> _EXERCISE REQUIREMENTS_:
Reproduce the part of the listing that opens with the line containing "sollten Spiele" and closes with the line containing "zulegen, wenn", swapping "Spiele" for "Titel" and leaving everything else unchanged.

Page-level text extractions
▬▬▬▬▬▬▬▬▬▬
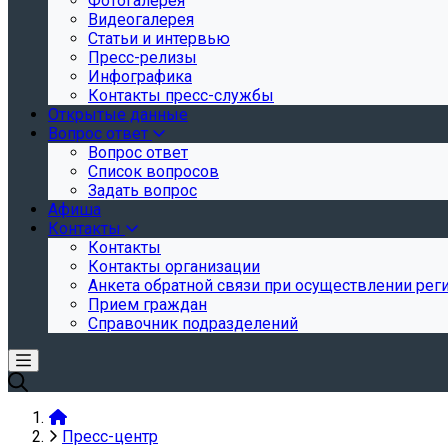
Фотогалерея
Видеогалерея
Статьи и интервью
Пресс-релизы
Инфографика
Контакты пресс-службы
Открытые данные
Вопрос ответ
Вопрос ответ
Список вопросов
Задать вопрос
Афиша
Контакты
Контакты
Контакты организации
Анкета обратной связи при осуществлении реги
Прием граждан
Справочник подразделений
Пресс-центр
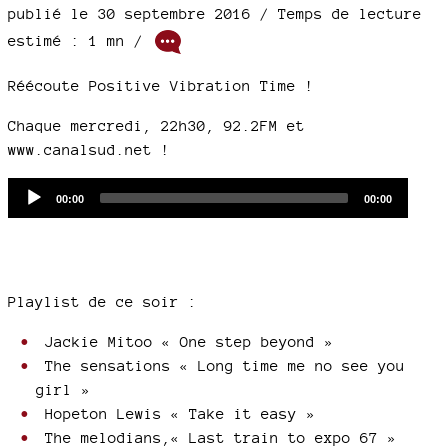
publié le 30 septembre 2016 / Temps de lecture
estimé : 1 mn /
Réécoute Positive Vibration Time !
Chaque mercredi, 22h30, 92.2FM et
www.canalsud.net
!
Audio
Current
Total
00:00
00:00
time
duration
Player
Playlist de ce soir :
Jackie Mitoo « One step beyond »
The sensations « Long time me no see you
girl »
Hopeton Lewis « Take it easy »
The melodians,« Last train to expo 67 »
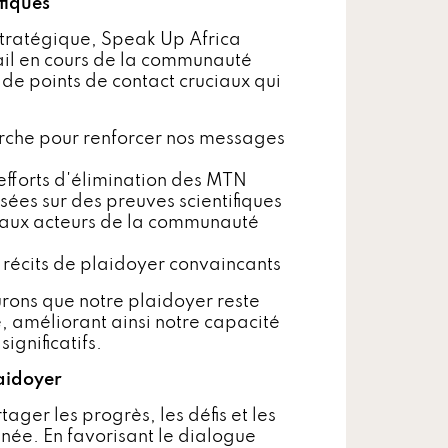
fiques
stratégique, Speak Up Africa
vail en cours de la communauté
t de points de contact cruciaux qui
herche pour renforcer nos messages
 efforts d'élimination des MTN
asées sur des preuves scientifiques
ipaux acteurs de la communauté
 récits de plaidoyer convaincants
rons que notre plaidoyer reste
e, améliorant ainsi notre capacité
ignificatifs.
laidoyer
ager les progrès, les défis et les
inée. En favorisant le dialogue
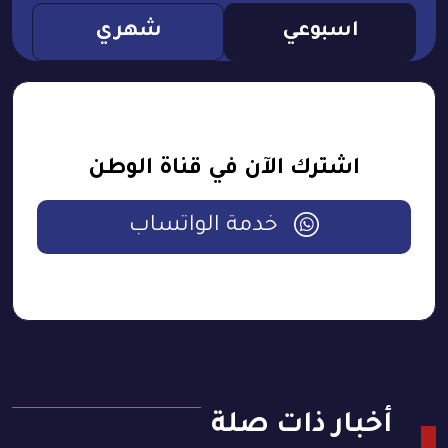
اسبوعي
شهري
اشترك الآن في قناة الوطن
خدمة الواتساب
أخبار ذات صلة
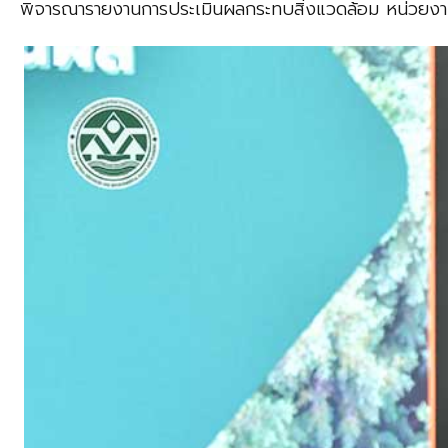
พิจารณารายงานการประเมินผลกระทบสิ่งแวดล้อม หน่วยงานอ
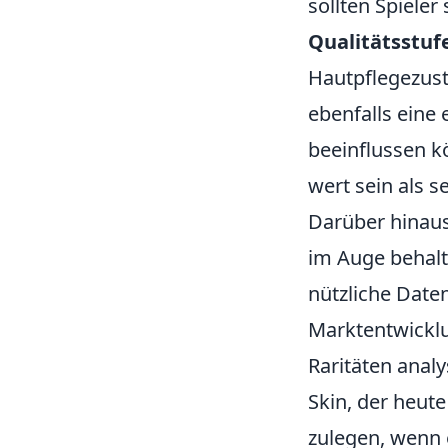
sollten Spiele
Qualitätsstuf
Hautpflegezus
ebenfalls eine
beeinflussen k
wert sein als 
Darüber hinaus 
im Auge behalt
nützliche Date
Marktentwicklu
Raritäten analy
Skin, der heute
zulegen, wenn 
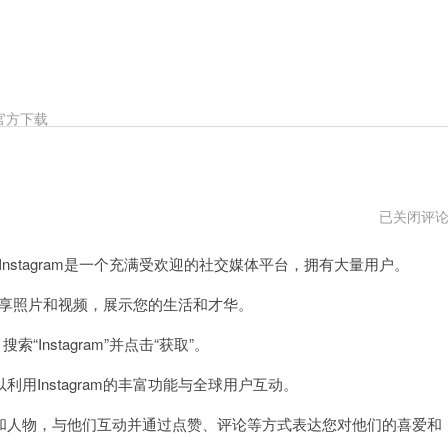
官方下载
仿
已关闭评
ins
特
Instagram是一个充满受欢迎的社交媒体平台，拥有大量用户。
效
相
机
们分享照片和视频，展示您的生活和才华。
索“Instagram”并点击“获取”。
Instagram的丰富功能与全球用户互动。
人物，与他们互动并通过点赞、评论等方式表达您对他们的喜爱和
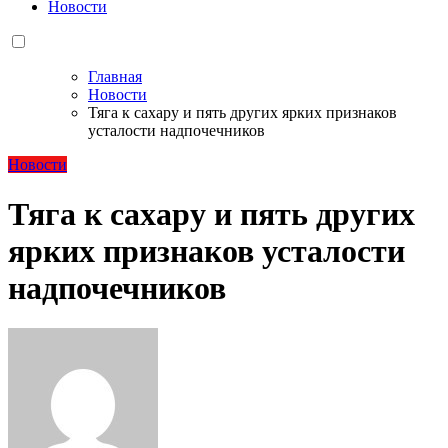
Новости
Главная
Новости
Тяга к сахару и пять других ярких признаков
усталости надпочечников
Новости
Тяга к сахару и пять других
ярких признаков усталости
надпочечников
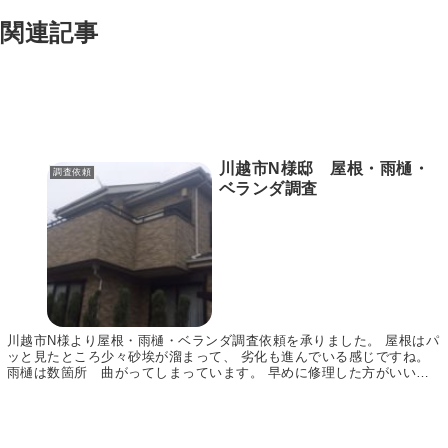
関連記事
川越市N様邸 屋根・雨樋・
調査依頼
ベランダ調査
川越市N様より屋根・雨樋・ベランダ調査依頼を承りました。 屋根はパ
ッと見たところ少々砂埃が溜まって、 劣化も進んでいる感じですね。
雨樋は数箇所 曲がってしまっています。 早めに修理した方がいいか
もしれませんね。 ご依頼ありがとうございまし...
▬▬▬▬▬▬▬▬▬▬
> _EXERCISE OUTPUT_:
sollten Titel
Qualitätsstuf
Hautpflegezus
ebenfalls eine
beeinflussen k
wert sein als 
Darüber hinaus 
im Auge behalt
nützliche Date
Marktentwicklu
Raritäten analy
Skin, der heute
zulegen, wenn 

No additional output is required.